What do lofts say about us?

Lofty Ideals is an interesting article in the Strib (login: cypherpunks/cypherpunks) about what the development and popularization of loft-style living means for our society.
Loft living is "part of a larger, modern quest for authenticity" in ways new construction is not, says Zukin, a professor of sociology at Brooklyn College and City University Graduate Center, and author of the lifestyle bible, "Loft Living; Culture and Capital in Urban Change." Lofts are "organic," not pre-fab, and because they are both yesterday and tomorrow, they provide "landmarks for the mind," Zukin writes.

The article also touches on the Jane Jacobs theseis of the life-cycle of a neighborhood.

Loft living did not always mean luxury. In New York in the 1950s, lofts became popular places for artists. They were ragtag spaces that cost little but had plenty of light and air.
But as artists became celebrities and held parties in their homes, the upper and upper-middle classes were exposed to high ceilings, big windows and industrial artifacts. As modern art became more accepted by the masses, so did the desire to copy the artist's romantic lifestyle. So what does the loft craze say about current times and the people who populate them?
A dissolution of formal relationships, gender inequities and walls between work and life, for a start, according to Ritsuko Ozaki, research fellow at the Innovation Studies Centre of the Tanaka Business School in London....
"My respondents stressed that they shared household chores and that it was important for the female partner not to be excluded from social occasions they had in their home," she said in an e-mail. "Therefore, the open-plan layout can be seen as a reflection of new socio-cultural values [e.g. less unequal conjugal roles, less formal relationships among household members and more interaction between household members] of a certain group of people."

And it notes that those who started the craze can't really afford them anymore:

Despite the iconoclastic tone to the loft sales pitch, it's no secret that those who started the trend, artists, are often no longer able to afford those very spaces.
And while many loft livers say they want to live near unconventional people, most of their neighbors will eventually be as fairly conventional as they are.
While small, warren-like loft spaces can be found in places such as the Franklin Lofts for as little as $130,000, most are priced for a vastly different clientele: those who can afford $250,000 to more than a million dollars.

And so, ironically, the search for "authenticity" pushes out those who made a neighborhood authentic in the first place. This is also part of the cycle Jane Jacobs wrote about. They move on to a new, cheaper place.

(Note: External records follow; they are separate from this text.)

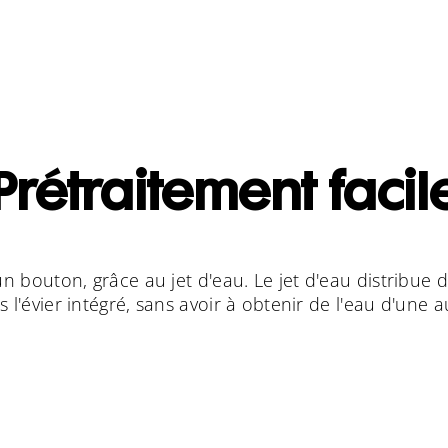
Prétraitement facil
n bouton, grâce au jet d'eau. Le jet d'eau distribue d
s l'évier intégré, sans avoir à obtenir de l'eau d'une 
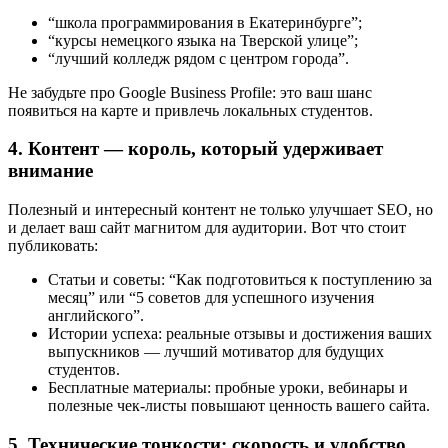
“школа программирования в Екатеринбурге”;
“курсы немецкого языка на Тверской улице”;
“лучший колледж рядом с центром города”.
Не забудьте про Google Business Profile: это ваш шанс
появиться на карте и привлечь локальных студентов.
4. Контент — король, который удерживает
внимание
Полезный и интересный контент не только улучшает SEO, но
и делает ваш сайт магнитом для аудитории. Вот что стоит
публиковать:
Статьи и советы: “Как подготовиться к поступлению за
месяц” или “5 советов для успешного изучения
английского”.
Истории успеха: реальные отзывы и достижения ваших
выпускников — лучший мотиватор для будущих
студентов.
Бесплатные материалы: пробные уроки, вебинары и
полезные чек-листы повышают ценность вашего сайта.
5. Технические тонкости: скорость и удобство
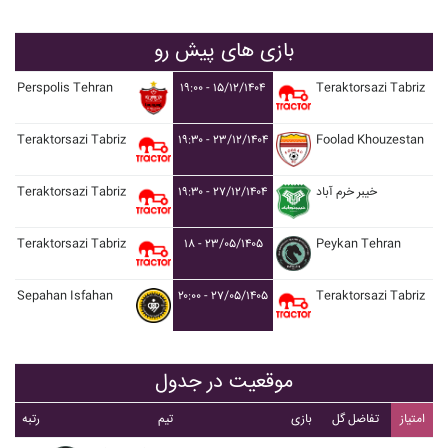
بازی های پیش رو
Perspolis Tehran
۱۹:۰۰ - ۱۵/۱۲/۱۴۰۴
Teraktorsazi Tabriz
Teraktorsazi Tabriz
۱۹:۳۰ - ۲۳/۱۲/۱۴۰۴
Foolad Khouzestan
Teraktorsazi Tabriz
۱۹:۳۰ - ۲۷/۱۲/۱۴۰۴
خيبر خرم آباد
Teraktorsazi Tabriz
۱۸ - ۲۳/۰۵/۱۴۰۵
Peykan Tehran
Sepahan Isfahan
۲۰:۰۰ - ۲۷/۰۵/۱۴۰۵
Teraktorsazi Tabriz
موقعیت در جدول
امتیاز
تفاضل گل
بازی
تیم
رتبه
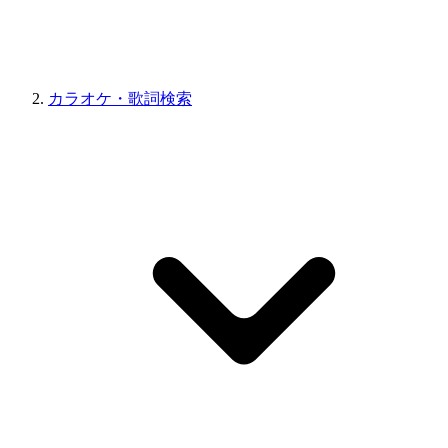
カラオケ・歌詞検索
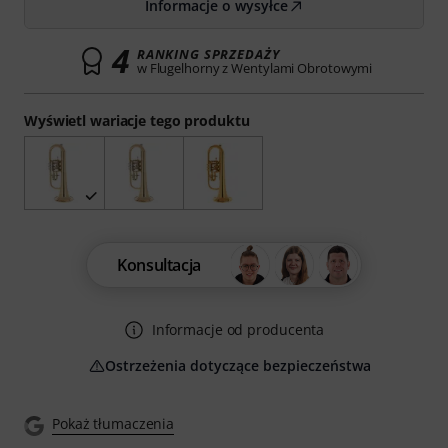
Informacje o wysyłce
4
RANKING SPRZEDAŻY
w Flugelhorny z Wentylami Obrotowymi
Wyświetl wariacje tego produktu
Konsultacja
Informacje od producenta
Ostrzeżenia dotyczące bezpieczeństwa
Pokaż tłumaczenia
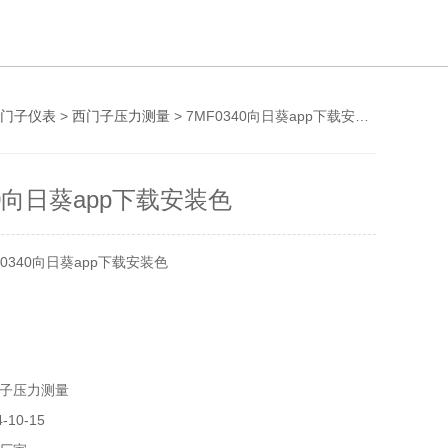
门子仪表
>
西门子压力测量
> 7MF0340向日葵app下载安装色
40向日葵app下载安装色
MF0340向日葵app下载安装色
西门子压力测量
-10-15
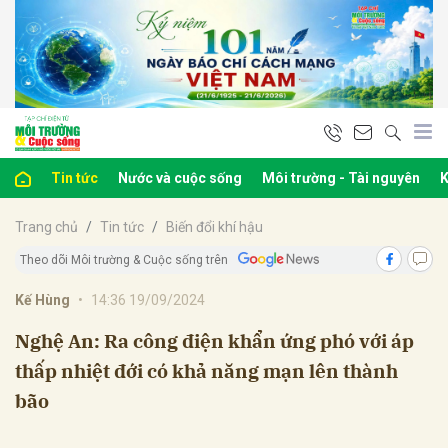
bình luận
Tin tức
Nước và cuộc sống
Môi trường - Tài nguyên
K
Trang chủ
Tin tức
Biến đổi khí hậu
Theo dõi Môi trường & Cuộc sống trên
Kế Hùng
•
14:36 19/09/2024
Hủy
G
Nghệ An: Ra công điện khẩn ứng phó với áp
thấp nhiệt đới có khả năng mạn lên thành
bão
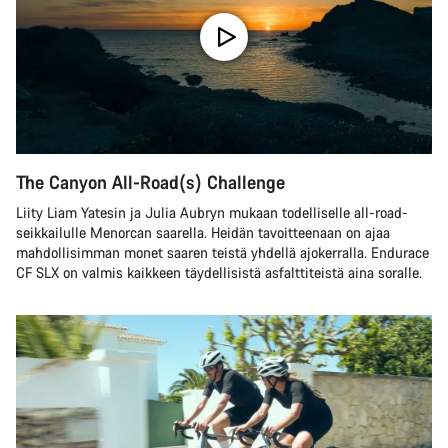
The Canyon All-Road(s) Challenge
Liity Liam Yatesin ja Julia Aubryn mukaan todelliselle all-road-
seikkailulle Menorcan saarella. Heidän tavoitteenaan on ajaa
mahdollisimman monet saaren teistä yhdellä ajokerralla. Endurace
CF SLX on valmis kaikkeen täydellisistä asfalttiteistä aina soralle.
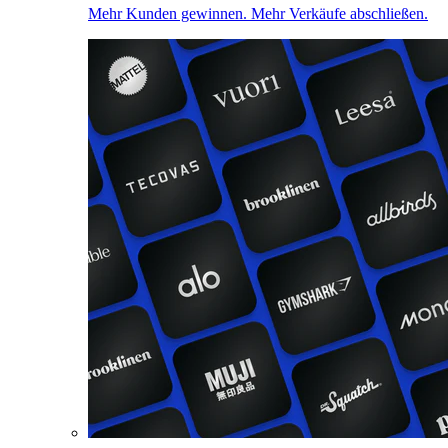
Mehr Kunden gewinnen. Mehr Verkäufe abschließen.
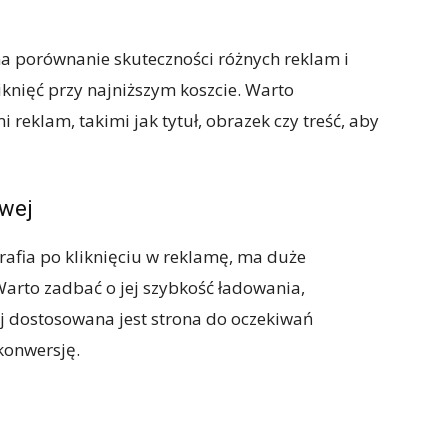
a porównanie skuteczności różnych reklam i
iknięć przy najniższym koszcie. Warto
eklam, takimi jak tytuł, obrazek czy treść, aby
owej
rafia po kliknięciu w reklamę, ma duże
Warto zadbać o jej szybkość ładowania,
iej dostosowana jest strona do oczekiwań
konwersję.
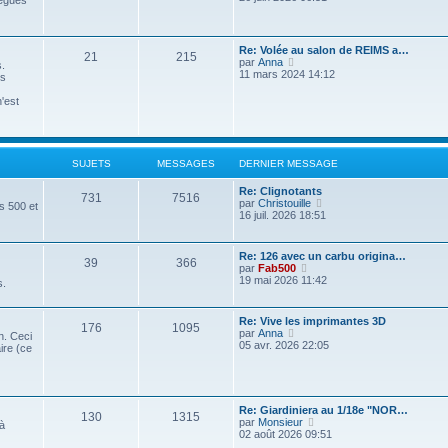
légués
e
e
u
e
a
n
i
s
r
t
a
g
i
r
s
n
j
s
e
e
l
a
i
s
g
r
e
D
Re: Volée au salon de REIMS a…
g
e
S
M
21
e
215
s
m
d
e
V
par
Anna
e
r
.
e
e
e
r
o
11 mars 2024 14:12
m
es
s
r
u
e
t
a
n
i
e
s
n
s
i
r
s
n'est
a
i
j
s
s
g
e
l
s
g
e
r
e
a
e
r
e
s
m
d
e
g
m
e
e
e
e
s
r
t
a
s
SUJETS
MESSAGES
DERNIER MESSAGE
s
s
n
s
a
i
s
g
a
D
Re: Clignotants
g
e
S
M
731
7516
g
e
V
par
Christouille
e
r
s 500 et
e
e
r
o
16 juil. 2026 18:51
m
u
e
n
i
e
s
i
r
s
j
s
e
l
s
D
Re: 126 avec un carbu origina…
S
M
39
366
r
e
a
e
V
par
Fab500
e
s
m
d
g
r
o
19 mai 2026 11:42
s.
e
e
u
e
e
n
i
s
r
t
a
i
r
s
n
j
s
e
l
D
Re: Vive les imprimantes 3D
a
i
s
S
g
M
176
1095
r
e
e
V
par
Anna
g
e
n. Ceci
e
s
m
d
r
o
05 avr. 2026 22:05
e
r
ire (ce
e
e
u
e
e
n
i
m
s
r
t
a
i
r
e
s
n
j
s
s
e
l
s
a
i
s
g
r
e
s
g
e
e
s
m
d
a
D
Re: Giardiniera au 1/18e "NOR…
e
r
S
M
130
1315
e
e
e
g
e
V
par
Monsieur
m
 à
s
r
t
a
e
r
o
02 août 2026 09:51
e
s
n
u
e
s
n
i
s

I think developers could help maintain the autenticity of their loft developments by reserving a certain number of units for artists and other interesting characters at a subsidized rate. Also, if they incorporate small shops into the ground level of the development, they could make live/work units cheaper and therefore encourage more creative people to live in the unit. I think others in the loft would appreciate this and pay for the extra value of living in a continuously interesting neighborhood.